▶ [TASK INSTRUCTIONS]
Reproduce the lines below word for word, starting at the line containing "Which slice is the largest?" and ending at the final line, with the pictures left out.

# # # # #

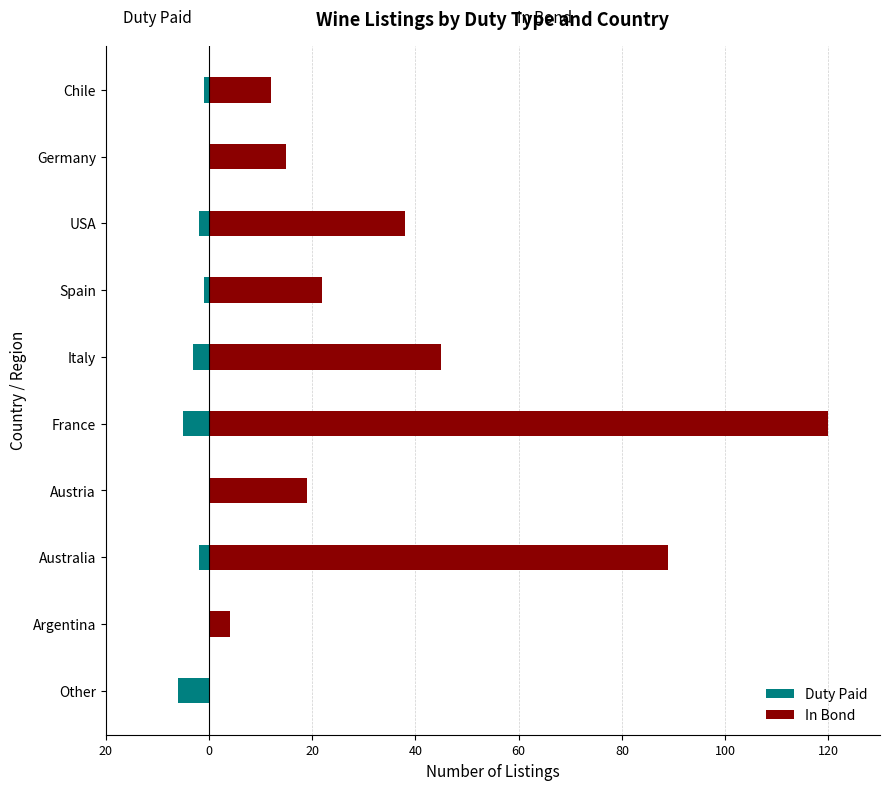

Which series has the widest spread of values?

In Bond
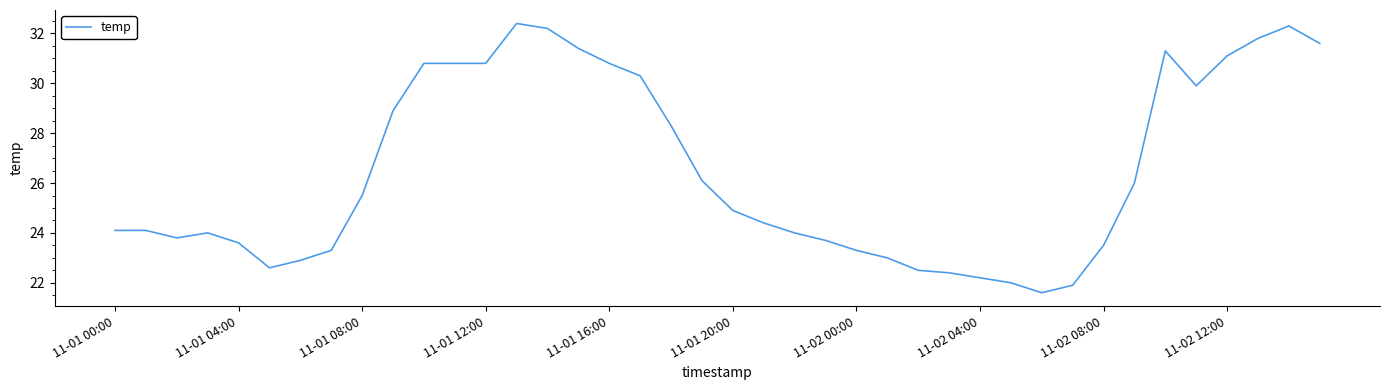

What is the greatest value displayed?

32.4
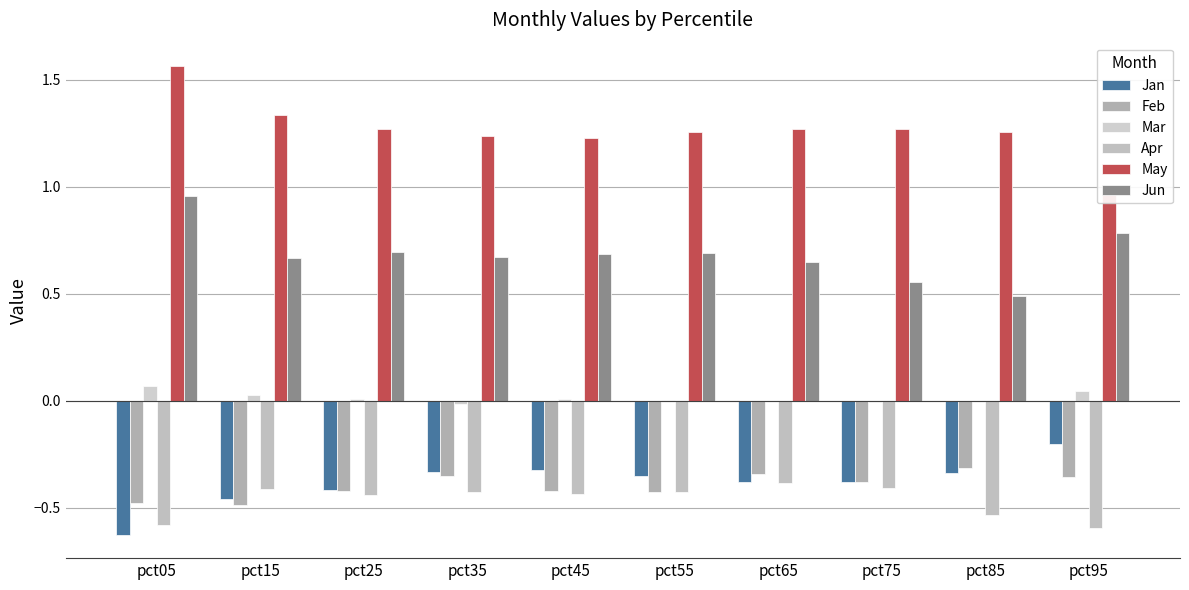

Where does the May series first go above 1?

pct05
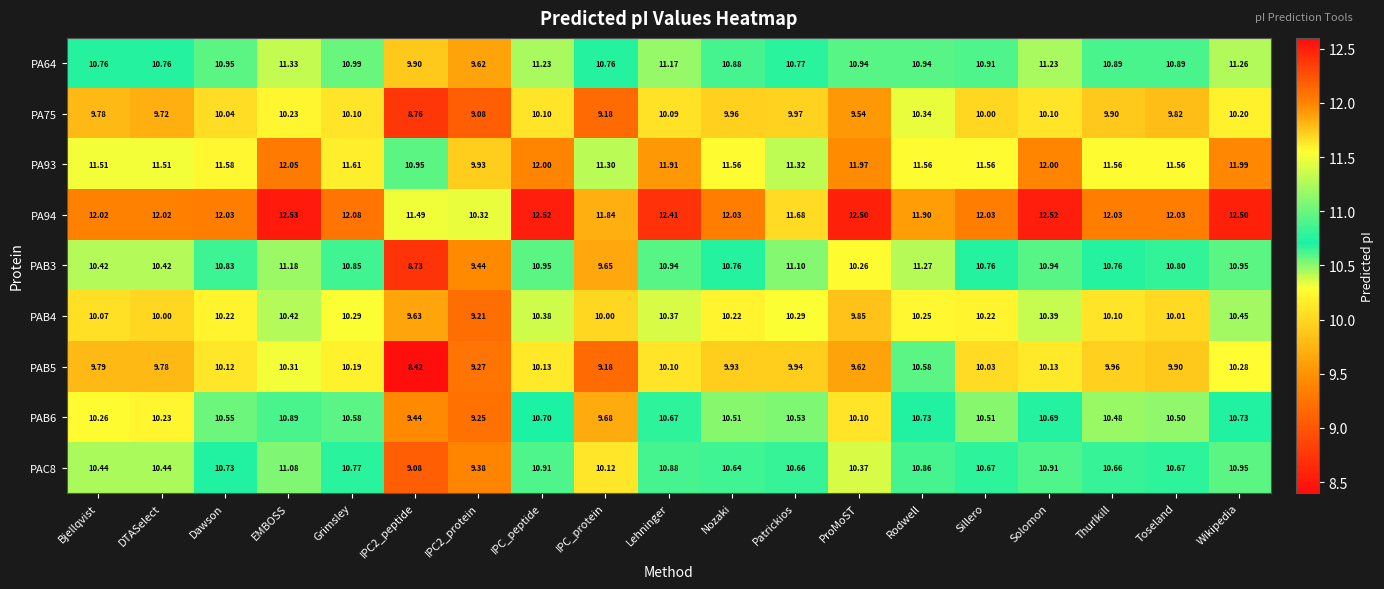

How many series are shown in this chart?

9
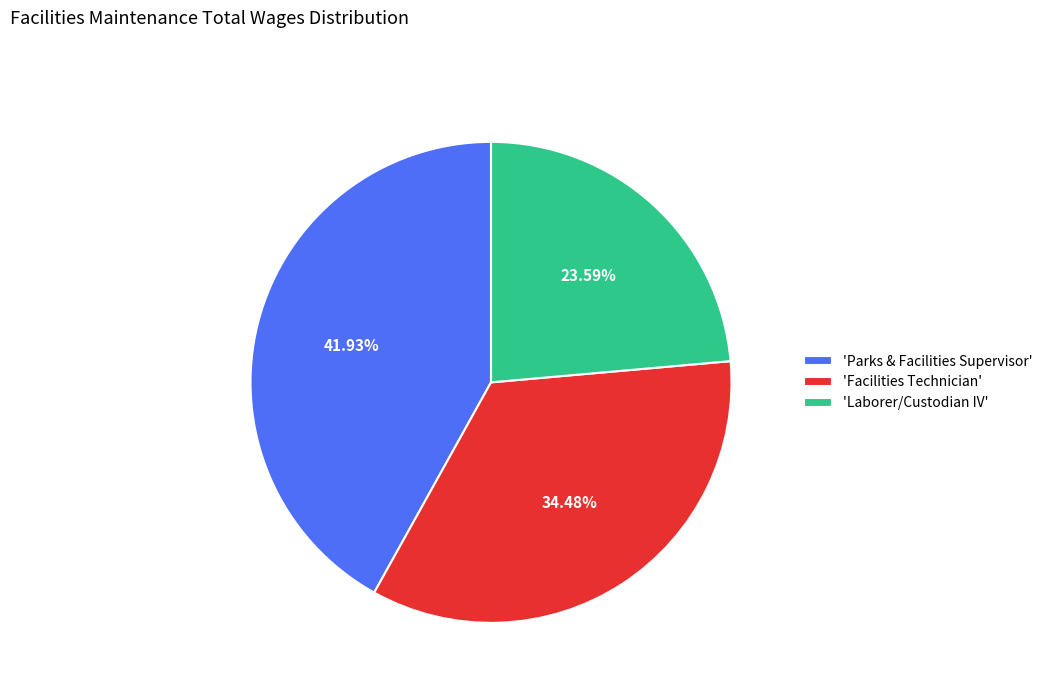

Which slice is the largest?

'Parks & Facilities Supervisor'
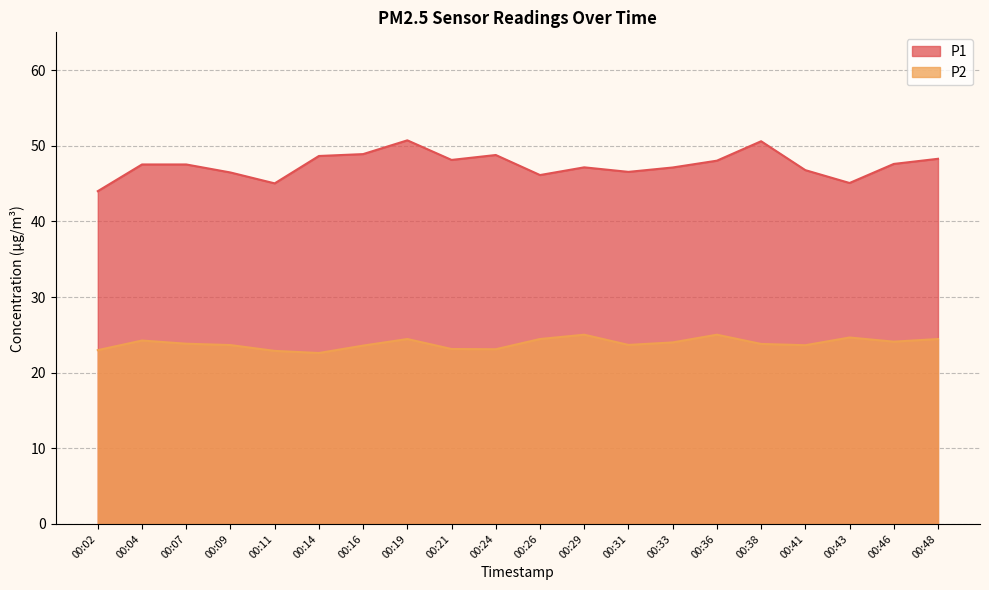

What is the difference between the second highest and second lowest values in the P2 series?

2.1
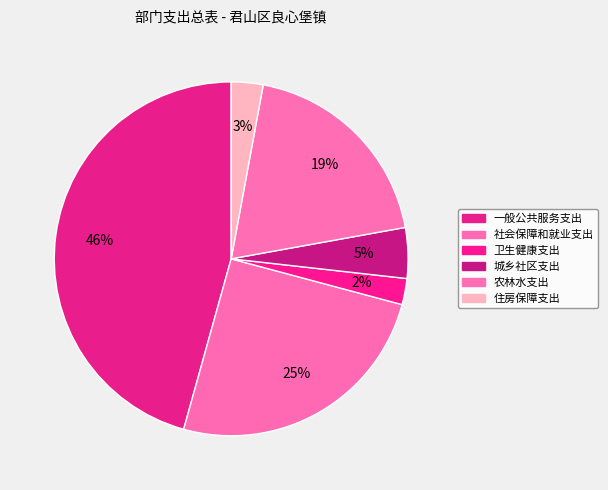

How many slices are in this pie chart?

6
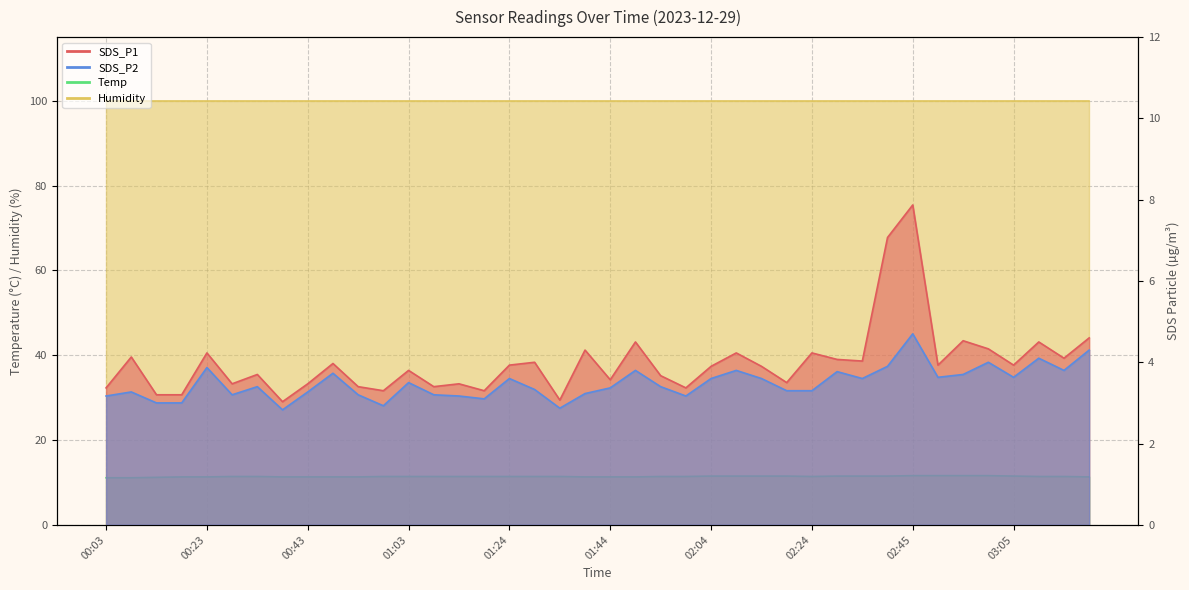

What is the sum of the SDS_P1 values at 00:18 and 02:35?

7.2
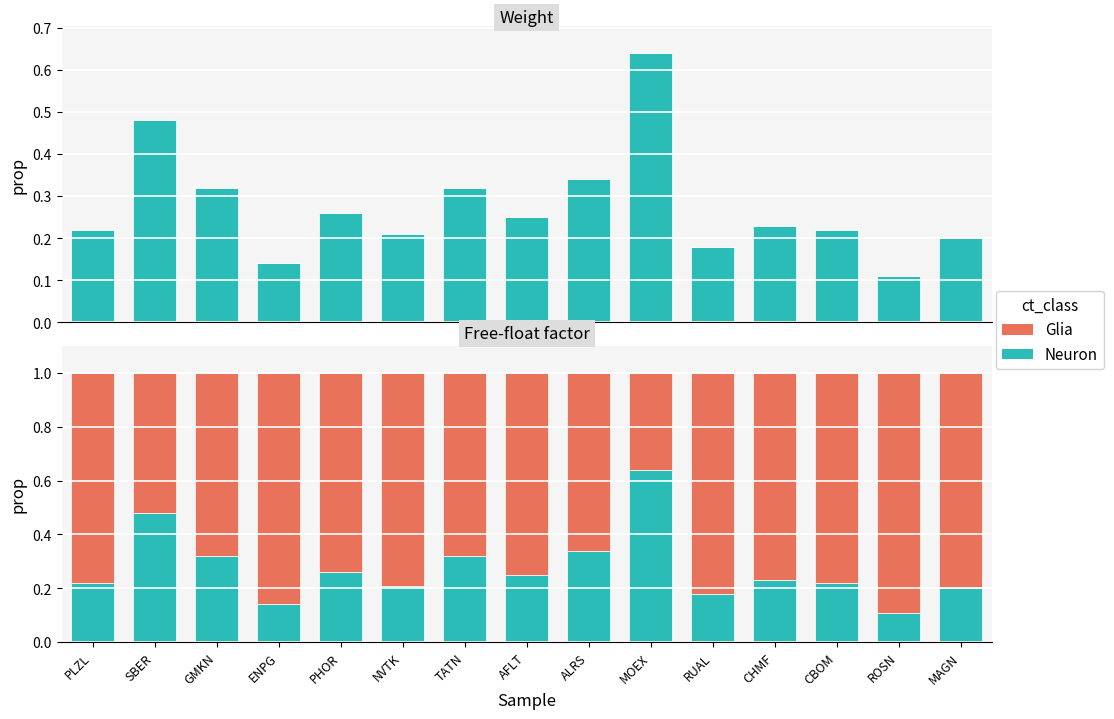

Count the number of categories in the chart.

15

# # # # #

▶ [RESULT OF THE TASK]
Which slice is the largest?

'Parks & Facilities Supervisor'

What is the difference between the second highest and second lowest values in the P2 series?

2.1

How many slices are in this pie chart?

6

What is the sum of the SDS_P1 values at 00:18 and 02:35?

7.2

Count the number of categories in the chart.

15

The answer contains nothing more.